Dusty Baker can do something so rare in baseball that only the 2004 Red Sox have pulled off!

Fenway Park by Sol Tucker for TalkNats

Manager Terry Francona led his 2004 Boston Red Sox team to a 98-64 record. They swept the Angels in the ALDS and then faced the hungry Yankees in the ALCS. The Bronx Bombers took a 3-0 lead in the series, and then the miracle happened by the team led by the young analytical General Manager, Theo Epstein, who assembled a team to break the Curse of the Bambino. The Red Sox never lost a game after that. They won the next four against the Yankees to do the unthinkable and become the only team in MLB history to come back from a 3-games deficit in a 7-game series to win it. Dusty Baker‘s Astros have a chance to match that feat tonight.

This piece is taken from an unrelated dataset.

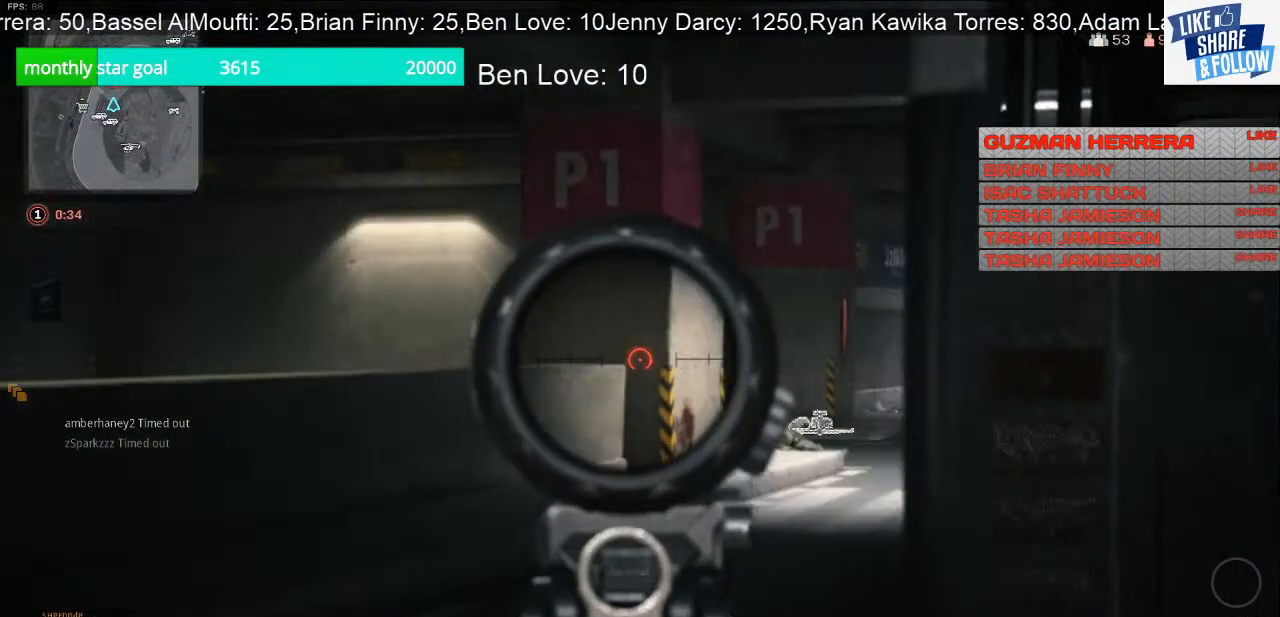
{"buttons": ["L2"], "left_stick": "down-right", "right_stick": "center", "events": [[167, "left_stick", "down"], [267, "left_stick", "down-right"]]}
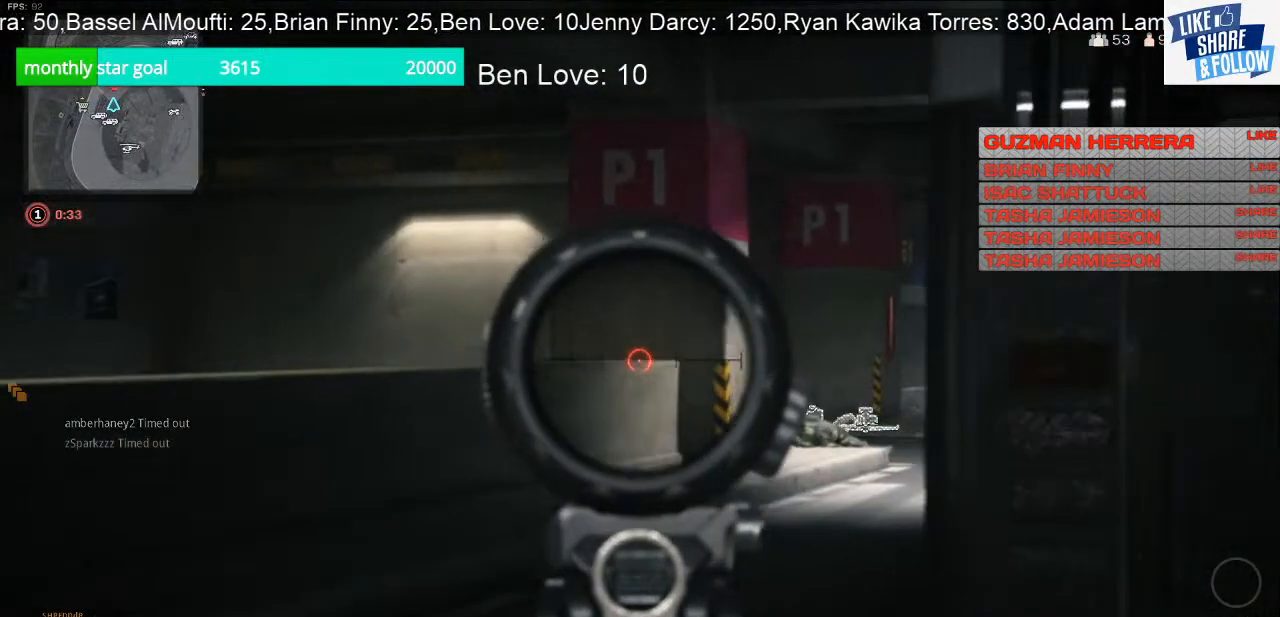
{"buttons": ["L2"], "left_stick": "down-right", "right_stick": "center", "events": [[33, "right_stick", "left"], [433, "right_stick", "center"]]}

Team leader, Alex Bregman, encouraged his teammates to watch that 2004 ALCS with him. To believe. To understand. To grasp Kevin Millar‘s “Cowboy Up” mentality. To understand why Millar called his team the “idiots” which were words that bonded them with an identity. Those Bosox beat Albert Pujols‘ Cardinals team in a World Series sweep. Players like Johnny Damon, Manny Ramirez, David Ortiz, Pedro Martinez and Curt Schilling were insta-stars. But their team was also full of controversy and maybe some cheaters. PED testing was really in its infancy that year, and ManRam would later become a poster child along with Alex Rodriguez for PED usage. Ortiz, aka Big Papi denied the allegations that followed him, and Schilling said his “bloody sock” was legit.

The parallels to the Astros who are convicted cheaters is similar in many ways. Jose Altuve and his teammates will have the sign stealing incident(s) hanging over their heads forever. Baker got the job when A.J. Hinch was fired after last season when the Nats beat his Astros in the World Series. But Baker was not part of the cheating scandal. He merely took a job to manage that team. It wasn’t like Baker had many options, and it was kind of payback for him when he was fired after he lost the 2002 World Series with the Giants and now he was handed the reigns of this AL Champs team in this crazy COVID season. His Astros finished with a losing record but since all second place teams made the postseason, his team was “in” the dance.

All you need is a chance, and his team rolled through the Wild Card and ALCS rounds beating two teams that have struggled for years in the postseason (Twins and Athletics) and when his team fell behind 3-0 in the ALCS against the Tampa Bay Rays, Kevin Kiermaier, who was the Red Sox equivalent of Johnny Damon was hit by a pitch on his hand and the Rays went from 3-0 with KK to 0-3 without him starting. The balls that were getting caught before were now finding holes through the infield and green grass in the outfield. Altuve stopped making errant throws and Baker had the magic touch with his pitching staff. It was a complete reversal to fortune from misfortune.

Baseball shouldn’t reward cheaters, but Baker wasn’t a cheater, just most of his players. Today is Game 7, winner-take-all game. The Astros have experience and leadership on their side. They have history and momentum going their way while the low-budget Rays just have togetherness and good fundamentals as over-achievers. Whoever wins gets a berth in the World Series.